Remarkably well, Elizabeth.
What is knowledge and how do we become knowledgeable, which for us then also becomes what our role is in children becoming knowledgeable.
This may seem “all abstract and philosophical,” but I am only now beginning to appreciate how debilitating it is for us not to have command of words like this (and pedagogy, which Seymour Papert defined simply as the method and practice of teaching) in our working vocabulary, because what we believe knowledge is and how we become knowledgeable, or learn, subtly but profoundly determines what we do and how we go about doing it.
This was hauntingly brought home to me when watching Iris, the film about British writer and philosopher Iris Murdoch. At one terrifying point in the film, as Alzheimer’s disease began to dissolve the connection between words and their meaning, she asks, “Without words, how does one think?”
So, if we are in the business of knowledge and learning, yet do not have clarity about what we understand by knowledge and how children learn, then how do we think about and reflect on what we do. Even worse, how do we effectively collaborate with our colleagues outside of the library to create the optimal conditions for learning that you refer to.
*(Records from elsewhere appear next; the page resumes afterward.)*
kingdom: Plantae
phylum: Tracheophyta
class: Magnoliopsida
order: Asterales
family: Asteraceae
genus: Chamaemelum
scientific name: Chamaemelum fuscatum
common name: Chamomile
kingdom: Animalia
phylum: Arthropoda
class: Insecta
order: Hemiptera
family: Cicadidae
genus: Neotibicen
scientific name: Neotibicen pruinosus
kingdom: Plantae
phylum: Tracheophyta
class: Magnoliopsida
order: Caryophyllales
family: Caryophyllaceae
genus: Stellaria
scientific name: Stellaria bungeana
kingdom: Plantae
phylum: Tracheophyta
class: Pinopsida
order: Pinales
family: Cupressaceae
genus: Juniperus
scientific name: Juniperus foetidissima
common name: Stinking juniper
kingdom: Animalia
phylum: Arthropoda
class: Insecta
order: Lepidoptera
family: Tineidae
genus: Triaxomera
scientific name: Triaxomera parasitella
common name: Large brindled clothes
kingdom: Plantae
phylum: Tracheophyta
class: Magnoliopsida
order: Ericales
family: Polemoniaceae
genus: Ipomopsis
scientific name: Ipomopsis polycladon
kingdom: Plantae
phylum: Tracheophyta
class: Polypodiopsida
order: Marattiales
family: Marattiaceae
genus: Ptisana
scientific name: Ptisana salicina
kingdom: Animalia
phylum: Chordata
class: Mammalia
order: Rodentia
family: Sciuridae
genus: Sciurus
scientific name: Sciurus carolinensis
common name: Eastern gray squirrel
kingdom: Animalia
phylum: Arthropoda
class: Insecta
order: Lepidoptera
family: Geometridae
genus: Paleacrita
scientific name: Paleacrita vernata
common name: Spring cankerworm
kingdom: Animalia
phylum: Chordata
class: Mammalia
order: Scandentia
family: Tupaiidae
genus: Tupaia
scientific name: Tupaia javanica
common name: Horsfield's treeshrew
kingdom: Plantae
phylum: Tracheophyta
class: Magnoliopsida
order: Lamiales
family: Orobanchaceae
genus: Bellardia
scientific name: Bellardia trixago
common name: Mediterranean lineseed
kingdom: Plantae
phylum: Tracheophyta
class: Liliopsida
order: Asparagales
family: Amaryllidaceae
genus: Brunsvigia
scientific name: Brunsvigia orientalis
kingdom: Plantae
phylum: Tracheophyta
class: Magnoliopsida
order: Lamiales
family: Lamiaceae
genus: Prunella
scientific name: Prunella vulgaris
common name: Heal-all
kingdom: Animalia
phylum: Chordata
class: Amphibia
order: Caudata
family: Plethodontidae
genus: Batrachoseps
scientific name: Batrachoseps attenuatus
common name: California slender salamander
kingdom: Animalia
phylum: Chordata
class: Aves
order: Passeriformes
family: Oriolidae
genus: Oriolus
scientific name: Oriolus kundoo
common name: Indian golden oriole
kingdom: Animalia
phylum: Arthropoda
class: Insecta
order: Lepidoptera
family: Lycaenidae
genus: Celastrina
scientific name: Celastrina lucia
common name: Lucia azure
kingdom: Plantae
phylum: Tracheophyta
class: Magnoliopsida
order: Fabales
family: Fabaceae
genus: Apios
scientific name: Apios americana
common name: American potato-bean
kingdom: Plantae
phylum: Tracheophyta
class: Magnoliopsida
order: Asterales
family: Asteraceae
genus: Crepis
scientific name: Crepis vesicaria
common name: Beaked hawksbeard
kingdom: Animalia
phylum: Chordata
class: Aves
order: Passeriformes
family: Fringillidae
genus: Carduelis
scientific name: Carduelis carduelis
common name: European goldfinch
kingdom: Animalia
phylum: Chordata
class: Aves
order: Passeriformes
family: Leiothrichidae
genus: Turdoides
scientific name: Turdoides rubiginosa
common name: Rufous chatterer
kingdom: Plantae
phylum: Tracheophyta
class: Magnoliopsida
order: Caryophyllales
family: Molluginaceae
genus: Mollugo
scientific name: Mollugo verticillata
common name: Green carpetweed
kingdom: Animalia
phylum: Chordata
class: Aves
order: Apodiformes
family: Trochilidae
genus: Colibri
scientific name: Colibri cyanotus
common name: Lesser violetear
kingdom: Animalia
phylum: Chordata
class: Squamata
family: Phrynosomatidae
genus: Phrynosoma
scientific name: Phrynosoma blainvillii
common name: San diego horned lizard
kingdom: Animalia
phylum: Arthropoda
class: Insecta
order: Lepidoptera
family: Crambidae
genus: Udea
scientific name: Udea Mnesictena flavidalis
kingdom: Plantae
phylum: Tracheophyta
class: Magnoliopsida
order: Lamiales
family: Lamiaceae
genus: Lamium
Something to think about – the fact that a model of the inquiry process, or inquiry more broadly, has brought this community into being, speaks volumes about what we believe knowledge is and how children learn, and what our role in that learning is, even if we can’t yet articulate this clearly.
Edit: I have created a new Topic in Epistemology and learning for discussing epistemology and inquiry, and specifically the FOSIL Cycle of Inquiry – FOSIL, epistemology and learning.